Family life is filled with moments, events, and experiences big and small. Some activities—and the memories they produce—are bigger than others, but they are all important. Parents might lament all the soccer games and birthday parties they endure over the years, but someday, their kids grow up and those activities fade away. Family events and activities are meant to be cherished not just by you and your kids, but also by your senior parents whenever they possibly can be included.
Family activities give seniors a chance to spend time with their children, grandchildren, and even great-grandchildren. However, your senior parents might not be able to easily attend every soccer game or school play and will need your help. Here are some ways to keep them involved with family activities:
Connecting with the Grandkids
Study after study has shown that seniors with close connections to their grandchildren are more active, are healthier, and live longer. These connections continue to grow and are beneficial even when grandchildren become adults—one study found that such close bonds reduced the depression risk for grandparent and grandchild alike. Attending grandkids’ sporting events, music recitals, plays, graduations, birthday parties, and other notable moments ultimately benefits seniors and grandchildren alike. Kids bring another level of excitement to their activities if they know Grandma and Grandpa are in the audience. Grandparents beam with pride watching their grandkids, and that positive emotion carries over into their everyday lives.

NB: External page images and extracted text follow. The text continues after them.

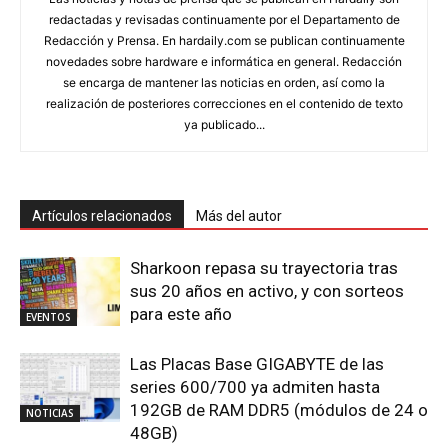
redactadas y revisadas continuamente por el Departamento de
Redacción y Prensa. En hardaily.com se publican continuamente
novedades sobre hardware e informática en general. Redacción
se encarga de mantener las noticias en orden, así como la
realización de posteriores correcciones en el contenido de texto
ya publicado...
Artículos relacionados
Más del autor
Sharkoon repasa su trayectoria tras
sus 20 años en activo, y con sorteos
para este año
EVENTOS
Las Placas Base GIGABYTE de las
series 600/700 ya admiten hasta
192GB de RAM DDR5 (módulos de 24 o
NOTICIAS
48GB)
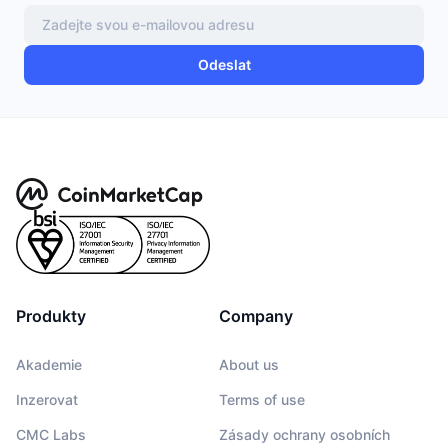
Odeslat
Produkty
Company
Akademie
About us
Inzerovat
Terms of use
CMC Labs
Zásady ochrany osobních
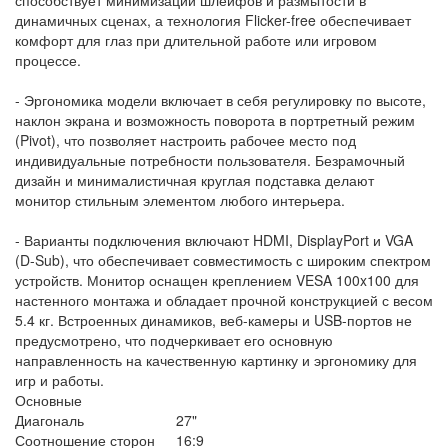
динамичных сценах, а технология Flicker-free обеспечивает
комфорт для глаз при длительной работе или игровом
процессе.
- Эргономика модели включает в себя регулировку по высоте,
наклон экрана и возможность поворота в портретный режим
(Pivot), что позволяет настроить рабочее место под
индивидуальные потребности пользователя. Безрамочный
дизайн и минималистичная круглая подставка делают
монитор стильным элементом любого интерьера.
- Варианты подключения включают HDMI, DisplayPort и VGA
(D-Sub), что обеспечивает совместимость с широким спектром
устройств. Монитор оснащен креплением VESA 100x100 для
настенного монтажа и обладает прочной конструкцией с весом
5.4 кг. Встроенных динамиков, веб-камеры и USB-портов не
предусмотрено, что подчеркивает его основную
направленность на качественную картинку и эргономику для
игр и работы.
Основные
Диагональ
27"
Соотношение сторон
16:9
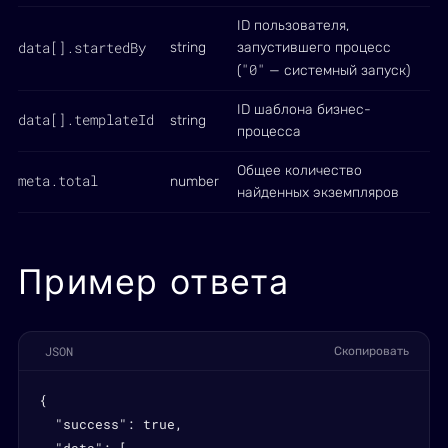
ID пользователя,
data[].startedBy
string
запустившего процесс
"0"
(
— системный запуск)
ID шаблона бизнес-
data[].templateId
string
процесса
Общее количество
meta.total
number
найденных экземпляров
Пример ответа
JSON
Скопировать
{

  "success": true,
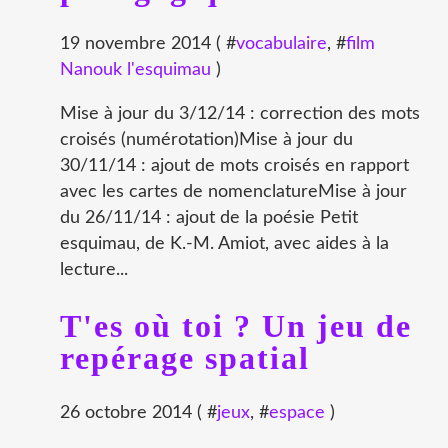
19 novembre 2014 ( #
vocabulaire
, #
film
Nanouk l'esquimau
)
Mise à jour du 3/12/14 : correction des mots
croisés (numérotation)Mise à jour du
30/11/14 : ajout de mots croisés en rapport
avec les cartes de nomenclatureMise à jour
du 26/11/14 : ajout de la poésie Petit
esquimau, de K.-M. Amiot, avec aides à la
lecture...
T'es où toi ? Un jeu de
repérage spatial
26 octobre 2014 ( #
jeux
, #
espace
)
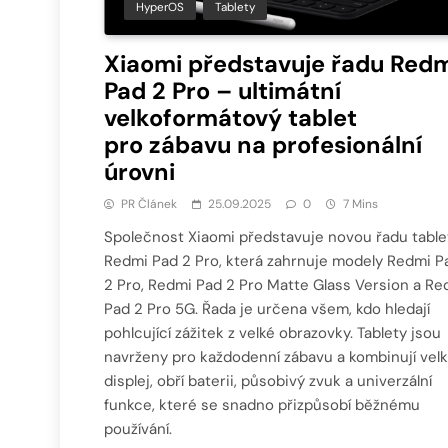
HyperOS
Tablety
Xiaomi představuje řadu Red
Pad 2 Pro – ultimátní
velkoformátový tablet
pro zábavu na profesionální
úrovni
PR Článek
25.09.2025
0
7 Mins
Společnost Xiaomi představuje novou řadu table
Redmi Pad 2 Pro, která zahrnuje modely Redmi P
2 Pro, Redmi Pad 2 Pro Matte Glass Version a Re
Pad 2 Pro 5G. Řada je určena všem, kdo hledají
pohlcující zážitek z velké obrazovky. Tablety jsou
navrženy pro každodenní zábavu a kombinují vel
displej, obří baterii, působivý zvuk a univerzální
funkce, které se snadno přizpůsobí běžnému
používání.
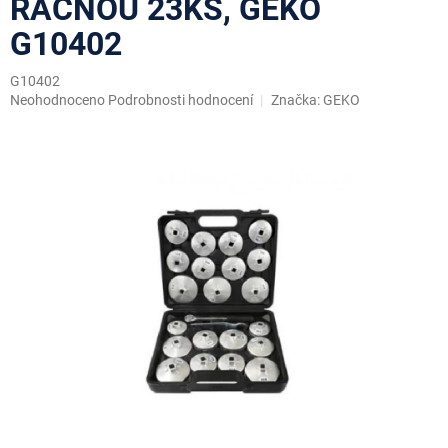
RAČNOU 23KS, GEKO
G10402
G10402
Průměrné
Neohodnoceno
Podrobnosti hodnocení
Značka:
GEKO
hodnocení
produktu
je
0,0
z
5
hvězdiček.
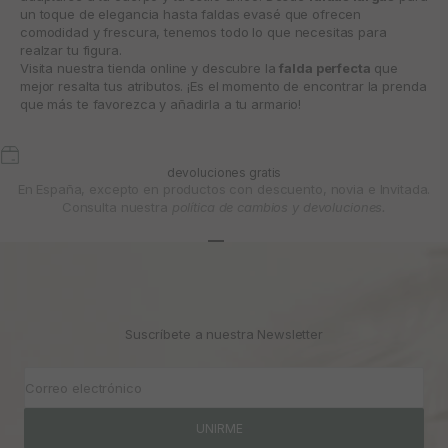
un toque de elegancia hasta faldas evasé que ofrecen
comodidad y frescura, tenemos todo lo que necesitas para
realzar tu figura.
Visita nuestra tienda online y descubre la
falda perfecta
que
mejor resalta tus atributos. ¡Es el momento de encontrar la prenda
que más te favorezca y añadirla a tu armario!
devoluciones gratis
En España, excepto en productos con descuento, novia e Invitada.
Consulta nuestra
política de cambios y devoluciones.
Ir al artículo 1
Ir al artículo 2
Ir al artículo 3
Suscríbete a nuestra Newsletter
Correo electrónico
UNIRME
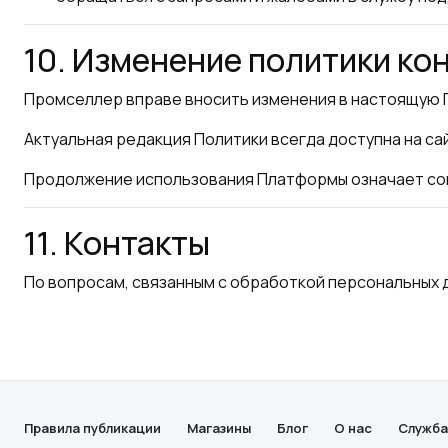
10. Изменение политики к
Промселлер вправе вносить изменения в настоящую 
Актуальная редакция Политики всегда доступна на са
Продолжение использования Платформы означает сог
11. Контакты
По вопросам, связанным с обработкой персональных 
Правила публикации
Магазины
Блог
О нас
Служба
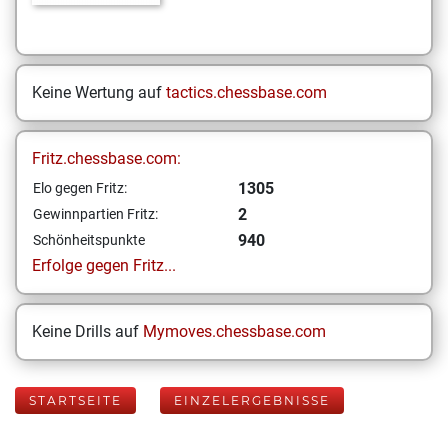
Keine Wertung auf
tactics.chessbase.com
Fritz.chessbase.com:
1305
Elo gegen Fritz:
2
Gewinnpartien Fritz:
940
Schönheitspunkte
Erfolge gegen Fritz...
Keine Drills auf
Mymoves.chessbase.com
STARTSEITE
EINZELERGEBNISSE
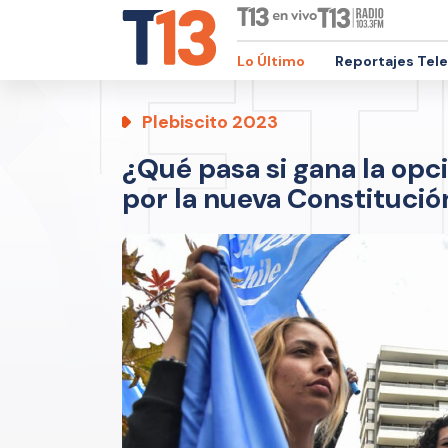
Lo Último
Reportajes Tel
Plebiscito 2023
¿Qué pasa si gana la opci
por la nueva Constitució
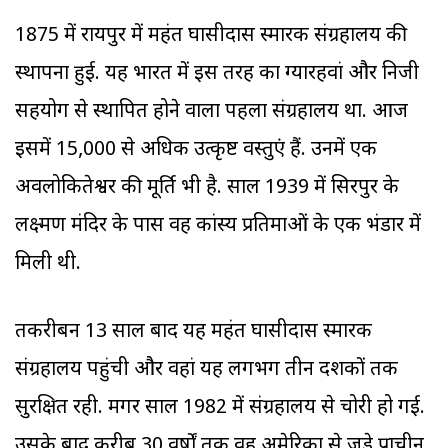
1875 में रायपुर में महंत घासीदास स्मारक संग्रहालय की
स्थापना हुई. यह भारत में इस तरह का ग्यारहवां और निजी
सहयोग से स्थापित होने वाला पहला संग्रहालय था. आज
इसमें 15,000 से अधिक उत्कृष्ट वस्तुएं हैं. उनमें एक
अवलोकितेश्वर की मूर्ति भी है. साल 1939 में सिरपुर के
लक्ष्मण मंदिर के पास वह कांस्य प्रतिमाओं के एक भंडार में
मिली थी.
तकरीबन 13 साल बाद यह महंत घासीदास स्मारक
संग्रहालय पहुंची और वहां यह लगभग तीन दशकों तक
सुरक्षित रही. मगर साल 1982 में संग्रहालय से चोरी हो गई.
उसके बाद करीब 30 वर्षों तक वह अमेरिका से जुड़े प्राचीन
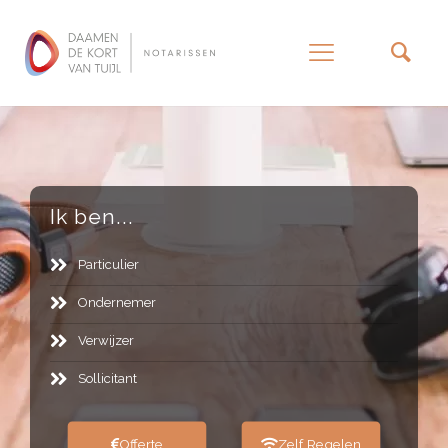
–
Ik ben...
Particulier
Ondernemer
Verwijzer
Sollicitant
Offerte
Zelf Regelen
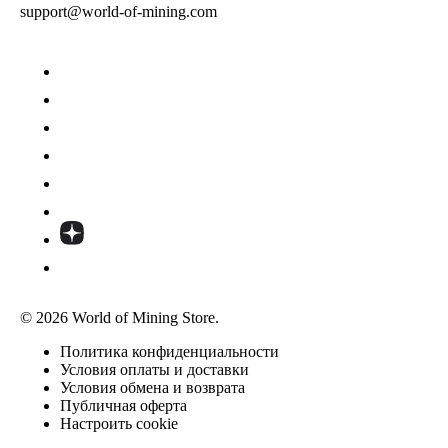
support@world-of-mining.com
© 2026 World of Mining Store.
Политика конфиденциальности
Условия оплаты и доставки
Условия обмена и возврата
Публичная оферта
Настроить cookie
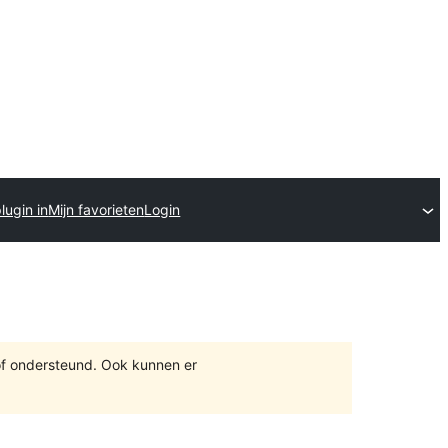
lugin in
Mijn favorieten
Login
of ondersteund. Ook kunnen er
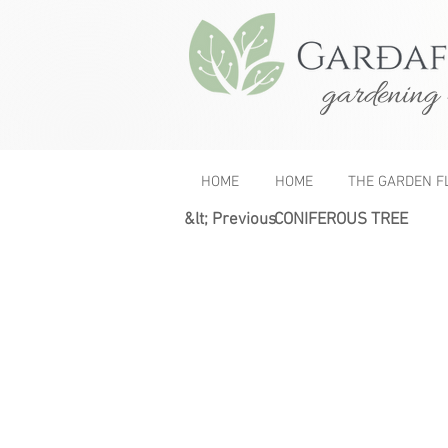
gardening 
HOME
HOME
THE GARDEN F
&lt; Previous
CONIFEROUS TREE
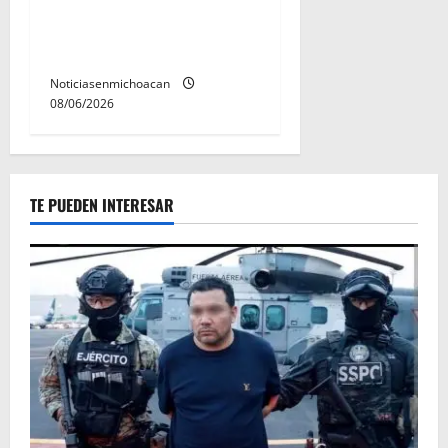
El Carnaval de Mérida 2027
ya tiene a sus 12 reinas y
reyes.
Noticiasenmichoacan
08/06/2026
TE PUEDEN INTERESAR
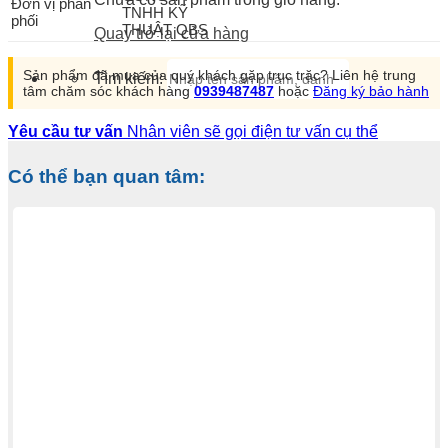
Đơn vị phân
TNHH KỸ
phối
THUẬT QBS
Quay trở lại cửa hàng
Sản phẩm đã mua của quý khách gặp trục trặc? Liên hệ trung
Tìm kiếm:
tâm chăm sóc khách hàng
0939487487
hoặc
Đăng ký bảo hành
Yêu cầu tư vấn
Nhân viên sẽ gọi điện tư vấn cụ thể
Có thể bạn quan tâm:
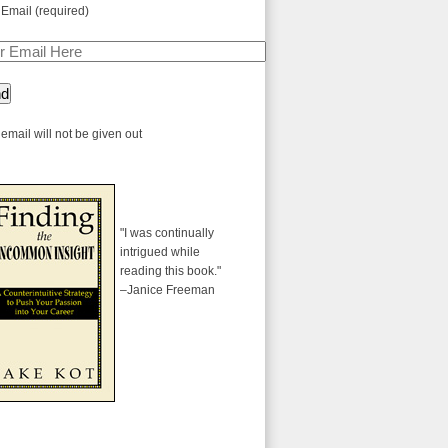
 Email (required)
email will not be given out
"I was continually
intrigued while
reading this book."
–Janice Freeman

The Importance of Planning Ahead
Whether grandparents are living at home or in a senior community, or whether they are independent or in assisted living or memory care, planning for them to attend family activities ahead of time is essential to make the experience as smooth as possible. Many independent seniors prefer to stick to their established schedules and not be surprised by a last-minute invitation to see their grandson’s football game. Dementia sufferers thrive on routine, so any disruption that is too, well, disruptive can cause stress. Also, some senior living communities may require advance notice if assisted living or memory care residents are leaving the grounds.
The other planning concern is of the event itself. How long will it go? Will it be loud? Who will bring grandparents to and from the event? If the event is outdoors (e.g., the previously mentioned football game), will your parent be properly dressed? Is there adequate seating? Knowing these things ahead of time and planning accordingly can make the occasion more enjoyable for your loved ones.
If your senior loved one has difficulty moving around, accessibility becomes a big issue for attending family activities. Sporting events, for example, may include bleachers that can be difficult for some seniors to traverse. Or, a school open house may involve more walking than a senior with limited mobility can handle. Carefully consider accessibility before the day of the event. Call ahead to schools and gyms to find out what seating options are available for seniors who will struggle with climbing stairs. Ask your loved one’s senior living community if wheelchairs or scooters are available to take offsite, or check in with your destination (such as a museum or zoo) to see if one can be rented. And on the day of the event, involve your kids in ensuring their grandparents are comfortable—this will strengthen their connection even more and reinforce with children how special it is that their grandparents can be a part of the important day.
Take Pictures and Video
For special events, likely you are already taking pictures and video, and your parents might be doing so as well. Yet even in this digital age, nothing beats a physical photograph that seniors can look at, show off to their friends, and place in a frame. Make a point to shoot plenty of pictures at family activities, including ones of grandkids and their grandparents. Take the time to print pictures off and give them to your loved one, or to burn videos onto a DVD.
Go one step further by sending pictures along with a thank you note from your children thanking Grandma and Grandpa for watching his football game or her ballet recital. Again, a goal with family activities is strengthening the bonds between your kids and your senior parents, so go the extra mile to make moments these extra memorable.
How often are you able to include senior parents in family activities?